The next approach is demonstration of invention development for the prototype or method designated by the rejected claim sentences. This approach is somewhat counter-intuitive in that the inventor, generally in a declaration or affidavit, describes the mistakes and blind alleys he or she experienced while developing the invention. When initially hearing this request, most inventors react by asking why anyone would want to know all the development mistakes. The answer is as follows: The disputed invention superficially appears very similar to existing devices or methods because small structural changes do not appear as significant improvements. It is then the inventor’s responsibility to evidence the extended amount of time, expertise, experimentation, testing and design required for these changes, as the case may be.
For example, one of my clients filed a U.S. utility patent application for an improved portable animal waste remover (a pooper scooper to most of us). Superficially, the device looked like a shovel, and everyone knows that there are already a great many shovels and animal waste scoops in existence. Not surprising the examiner rejected all the claim sentences in his first letter to the client. However, my client had a secret weapon: a notebook complete with cad drawings of the numerous designs and sketches he conceived before he created several related prototypes.
Consequently, our response strategy was a declaration for my client in which he described the numerous steps in the design development of the scoop (shovel) component in particular. Attached to this declaration, and referenced at appropriate points therein, were photographic images of the cad drawings and photographs of the original prototype in resin on a mockup. Was there a happy ending of this story? Yes, because the examiner eventually approved several claims to three related prototypes in the application! Although these claims were necessarily narrow in a crowded art area, there a real possibility that no claims would have been allowed without evidence of prior design and prototype development.
Of course, not every client has a notebook filled with the exact technical drawings to document the development an invention. However, with initial skillful questions from the patent practitioner, most inventors will recall how certain changes came about. For example, in my practice an inventor of a storage device initially overlooked many phases of his product development because he did not initially perceive large structural changes.

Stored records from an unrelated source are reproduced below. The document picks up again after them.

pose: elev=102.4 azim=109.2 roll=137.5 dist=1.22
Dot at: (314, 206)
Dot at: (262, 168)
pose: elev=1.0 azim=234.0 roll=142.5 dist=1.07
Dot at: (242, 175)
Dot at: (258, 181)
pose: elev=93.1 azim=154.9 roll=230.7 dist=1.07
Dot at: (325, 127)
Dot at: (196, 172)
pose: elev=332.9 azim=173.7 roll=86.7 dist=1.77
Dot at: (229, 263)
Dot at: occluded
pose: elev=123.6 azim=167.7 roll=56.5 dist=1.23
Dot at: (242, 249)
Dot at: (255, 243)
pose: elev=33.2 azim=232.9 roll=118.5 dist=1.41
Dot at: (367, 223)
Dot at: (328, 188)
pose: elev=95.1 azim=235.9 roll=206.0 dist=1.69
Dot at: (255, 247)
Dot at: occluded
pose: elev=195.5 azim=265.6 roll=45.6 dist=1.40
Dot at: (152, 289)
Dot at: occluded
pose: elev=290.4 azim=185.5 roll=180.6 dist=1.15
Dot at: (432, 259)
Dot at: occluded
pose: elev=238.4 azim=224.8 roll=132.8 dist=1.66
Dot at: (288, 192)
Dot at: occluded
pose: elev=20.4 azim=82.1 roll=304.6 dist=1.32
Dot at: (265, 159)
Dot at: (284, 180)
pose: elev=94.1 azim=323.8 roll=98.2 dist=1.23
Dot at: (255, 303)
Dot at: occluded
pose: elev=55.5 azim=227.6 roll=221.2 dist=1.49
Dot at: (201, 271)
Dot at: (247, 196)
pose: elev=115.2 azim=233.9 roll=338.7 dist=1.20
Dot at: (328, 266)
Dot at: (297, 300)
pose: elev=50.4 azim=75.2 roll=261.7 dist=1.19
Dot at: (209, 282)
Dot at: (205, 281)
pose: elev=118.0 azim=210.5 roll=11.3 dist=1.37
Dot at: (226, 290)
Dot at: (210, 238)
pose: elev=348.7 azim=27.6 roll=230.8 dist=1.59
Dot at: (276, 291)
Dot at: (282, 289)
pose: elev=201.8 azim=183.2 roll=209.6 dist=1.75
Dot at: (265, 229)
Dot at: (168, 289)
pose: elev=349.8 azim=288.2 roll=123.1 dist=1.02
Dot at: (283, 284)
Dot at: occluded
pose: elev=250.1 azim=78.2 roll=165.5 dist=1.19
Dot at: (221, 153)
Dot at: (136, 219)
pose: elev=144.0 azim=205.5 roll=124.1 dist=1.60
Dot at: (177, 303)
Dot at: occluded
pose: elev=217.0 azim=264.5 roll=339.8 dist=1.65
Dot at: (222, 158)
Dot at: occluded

However, after initial analysis of device components, this same client recalled the testing of wheels with different dimensions and weights. He also recalled that the device is now longer longitudinally as well as uniform in height and width. He then recalled that he produced new molds so that vertical supports are now wider and thicker than previously. The key? The inventor must understand that (i) overlooked changes are often patentable, and (ii) combinations of these changes may be critical to significant improvement over previous existing subject matter.